Miami prepares to pick next mayor, with climate resilience on the line

By Adam Aton | 12/09/2025 06:15 AM EST

Both candidates have criticized a multimillion-dollar effort to protect the city from flooding.

Republican Emilio González (left) and Democrat Eileen Higgins are competing to be Miami's new mayor.

Republican Emilio González (left) and Democrat Eileen Higgins are competing to be Miami's new mayor. AP

Miami’s next mayor will be decided Tuesday as a former city official competes with a former county officeholder in a runoff to lead one of the most vulnerable U.S. cities to climate impacts.

Eileen Higgins, a Democrat and former Miami-Dade County commissioner, and Emilio González, Miami’s former city manager and a member of the Trump administration’s 2016 transition, emerged as the first- and second-place finishers, respectively, in a November election that featured more than a dozen candidates.

Because no candidate cleared 50 percent, Higgins and González advanced to the December runoff.
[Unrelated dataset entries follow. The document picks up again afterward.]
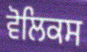
ਵੋਲਿਕਸ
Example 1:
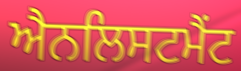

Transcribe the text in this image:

ਐਨਲਿਸਟਮੈਂਟ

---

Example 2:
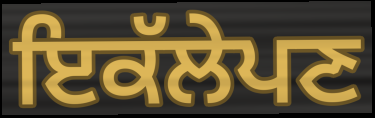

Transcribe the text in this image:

ਇਕੱਲੇਪਣ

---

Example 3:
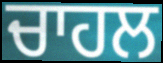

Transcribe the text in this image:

ਚਾਹਲ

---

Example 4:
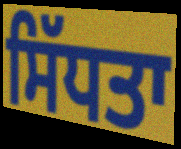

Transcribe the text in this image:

ਸਿੱਧਤਾ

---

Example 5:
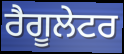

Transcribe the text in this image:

ਰੈਗੂਲੇਟਰ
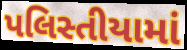
પલિસ્તીયામાં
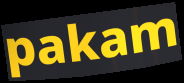
pakam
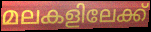
മലകളിലേക്ക്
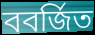
ববর্জিত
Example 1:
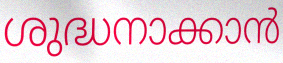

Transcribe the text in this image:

ശുദ്ധനാക്കാൻ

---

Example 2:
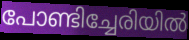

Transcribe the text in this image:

പോണ്ടിച്ചേരിയിൽ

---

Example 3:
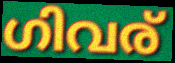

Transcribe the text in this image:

ഗിവര്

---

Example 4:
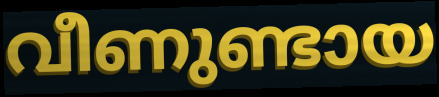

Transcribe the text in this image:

വീണുണ്ടായ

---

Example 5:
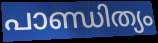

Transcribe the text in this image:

പാണ്ഡിത്യം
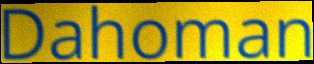
Dahoman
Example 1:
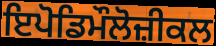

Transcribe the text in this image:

ਇਪੋਡਿਮੌਲੋਜ਼ੀਕਲ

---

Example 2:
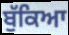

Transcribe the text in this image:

ਬੁੱਕਿਆ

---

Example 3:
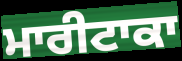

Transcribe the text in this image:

ਮਾਰੀਟਾਕਾ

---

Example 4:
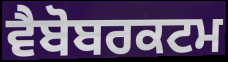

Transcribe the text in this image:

ਵੈਬੋਬਰਕਟਮ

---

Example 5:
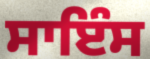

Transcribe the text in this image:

ਸਾਇੰਸ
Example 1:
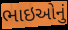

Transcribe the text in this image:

ભાઇઓનું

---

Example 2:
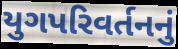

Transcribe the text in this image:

યુગપરિવર્તનનું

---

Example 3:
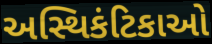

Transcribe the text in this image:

અસ્થિકંટિકાઓ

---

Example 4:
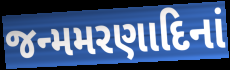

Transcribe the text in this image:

જન્મમરણાદિનાં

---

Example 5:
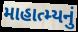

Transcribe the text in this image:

માહાત્મ્યનું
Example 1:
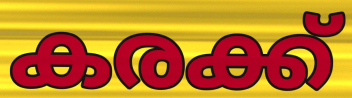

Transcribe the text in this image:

കരക്ക്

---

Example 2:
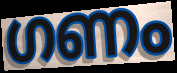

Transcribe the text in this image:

ഗണം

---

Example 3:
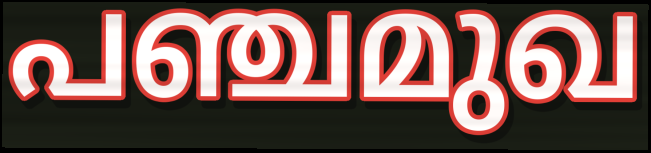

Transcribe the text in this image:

പഞ്ചമുഖ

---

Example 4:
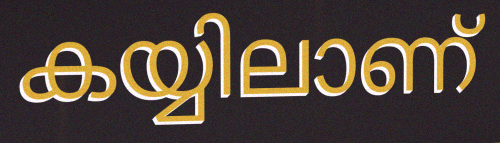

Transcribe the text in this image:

കയ്യിലാണ്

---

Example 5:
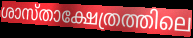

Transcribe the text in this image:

ശാസ്താക്ഷേത്രത്തിലെ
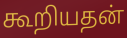
கூறியதன்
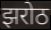
झरोठ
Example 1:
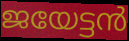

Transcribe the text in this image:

ജയേട്ടൻ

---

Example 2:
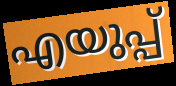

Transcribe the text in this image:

എയുപ്പ്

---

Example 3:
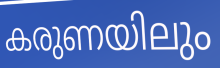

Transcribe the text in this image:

കരുണയിലും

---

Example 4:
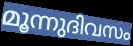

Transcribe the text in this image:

മൂന്നുദിവസം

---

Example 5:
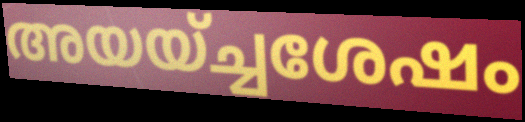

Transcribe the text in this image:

അയയ്ച്ചശേഷം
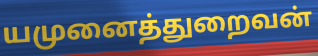
யமுனைத்துறைவன்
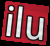
ilu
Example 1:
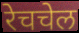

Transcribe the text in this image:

रेचचेल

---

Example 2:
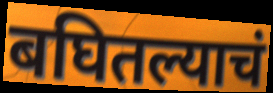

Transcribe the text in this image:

बघितल्याचं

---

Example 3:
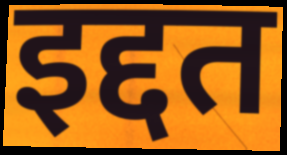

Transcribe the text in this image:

इद्दत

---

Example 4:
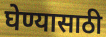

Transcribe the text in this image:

घेण्यासाठी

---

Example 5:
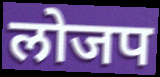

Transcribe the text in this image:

लोजप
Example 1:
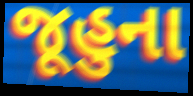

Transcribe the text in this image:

જૂહુના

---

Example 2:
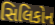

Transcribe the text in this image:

સિલિકોન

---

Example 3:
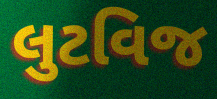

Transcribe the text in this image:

લુટવિજ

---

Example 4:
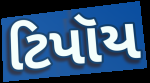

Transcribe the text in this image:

ટિપૉય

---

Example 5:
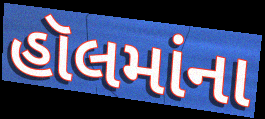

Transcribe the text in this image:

હૉલમાંના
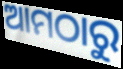
ଆମଠାରୁ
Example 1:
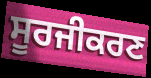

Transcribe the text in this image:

ਸੂਰਜੀਕਰਣ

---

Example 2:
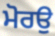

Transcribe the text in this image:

ਮੋਰਉ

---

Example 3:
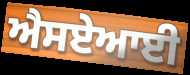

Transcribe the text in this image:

ਐਸਏਆਈ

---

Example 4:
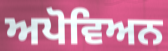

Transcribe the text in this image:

ਅਪੋਵਿਅਨ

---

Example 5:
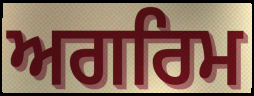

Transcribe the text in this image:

ਅਗਰਿਮ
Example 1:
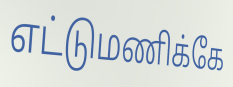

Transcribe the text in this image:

எட்டுமணிக்கே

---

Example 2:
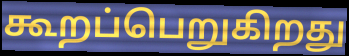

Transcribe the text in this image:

Incumbent Mayor Francis Suarez, who briefly ran in the 2024 Republican presidential primary, is term-limited.

Advertisement

The election winner will take office as Miami spends hundreds of millions of dollars to protect the city from flooding — an effort that both Higgins and González have criticized as too slow and ineffective. They’ll also be grappling with a push by Florida Republicans to curtail local property taxes, which Miami uses to finance its climate resilience work, along with other government services.